The Danish Prime Minister’s office was more circumspect, writing in a statement that the government was “looking forward to working with the new administration” and offering no further comment on Trump’s remarks.

After Trump brought up the Panama Canal again in a speech on Sunday, Panama’s President, José Raúl Mulino, said in a video that “every square metre of the Panama Canal and its adjacent zones is part of Panama, and it will continue to be”. He added: “Our country’s sovereignty and independence are not negotiable.”

Trump’s aggressive interpretation of the phrase evokes the expansionism, or colonialism, of President Theodore Roosevelt, who cemented control of the Philippines after the Spanish-American War. And it reflects the instincts of a real estate developer who suddenly has the power of the world’s largest military to back up his negotiating strategy.

In the cases of Greenland and Panama, both commercial and national security interests are at play.

Trump’s desire for Greenland was made explicit in the first term, when a wealthy New York friend of his, Ronald S. Lauder, the New York cosmetics heir, put the idea in his head.

In the Trump White House in 2019, the National Security Council was suddenly delving into the details of how the US would pull off a land acquisition of that size. Trump kept pressing the point with Denmark, which consistently rebuffed him.

Trump was not the first President to make the case: Harry S. Truman wanted to buy Greenland after World War II, as part of a Cold War strategy for boxing out Soviet forces. Trump can make a parallel argument, especially as Russia, China and the US jockey for control of Arctic routes for commercial shipping and naval assets.

Arctic experts did not dismiss Trump’s Greenland bid as a joke.

“Not that many people are laughing about it now,” said Marc Jacobsen, an associate professor at the Royal Danish Defence College in Denmark who focuses on Arctic security.

Jacobsen noted that the reaction in Denmark to Trump’s latest bid had been one of fury (one Danish politician called it “an unusually strange way to be an ally”). But, he said, Greenlanders — who have long sought independence — may seek to use Trump’s interest as an opportunity to further strengthen economic ties with the US.

Since 2009, Greenland has had the right to declare its independence, but the vast territory of about 56,000 people is still heavily dependent on Denmark and has never chosen to pursue that path.
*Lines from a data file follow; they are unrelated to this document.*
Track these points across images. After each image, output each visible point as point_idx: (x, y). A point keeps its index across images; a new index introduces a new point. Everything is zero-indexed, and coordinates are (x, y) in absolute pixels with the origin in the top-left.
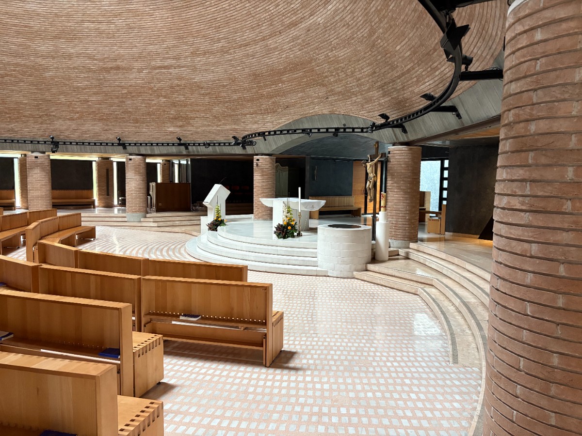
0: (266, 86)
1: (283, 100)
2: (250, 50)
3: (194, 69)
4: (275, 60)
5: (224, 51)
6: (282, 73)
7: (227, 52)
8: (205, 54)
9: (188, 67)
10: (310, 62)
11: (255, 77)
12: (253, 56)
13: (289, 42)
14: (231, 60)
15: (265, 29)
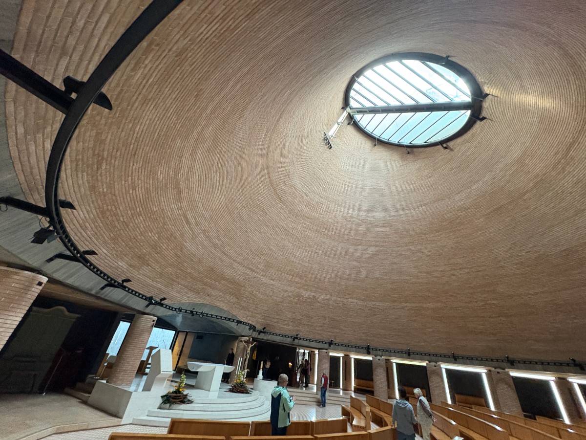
0: (210, 278)
1: (210, 291)
2: (224, 258)
3: (194, 237)
4: (228, 272)
5: (215, 246)
6: (225, 279)
7: (215, 248)
8: (208, 237)
9: (193, 233)
10: (242, 286)
11: (212, 269)
12: (222, 261)
13: (242, 272)
14: (212, 253)
15: (240, 259)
Trump’s interest could give Greenland an opening for more US investments, including in tourism or rare earth mining, he said.

“Was it crazy when the US acquired Alaska? Was it crazy when the US built the Panama Canal?” asked Sherri Goodman, a former Pentagon official and a senior fellow with the Wilson Center Polar Institute, a Washington-based think tank.

Goodman said the US did have a strong interest in ensuring that China in particular does not develop a strong presence in Greenland.

Beijing’s ambitions in the Arctic have grown, and in 2018 it laid out plans to build infrastructure and develop shipping lanes opened by climate change. Goodman said the US should continue to prevent China from gaining a foothold in the doorstep to North America, but said Greenlanders must decide their own fate.

David L. Goldwyn, who served at the state department under Presidents Bill Clinton and Barack Obama, noted that Greenland has tremendous undeveloped natural resources, including more than 43 of the 50 so-called critical rare earth elements used to make electric vehicles, wind turbines and other clean technology.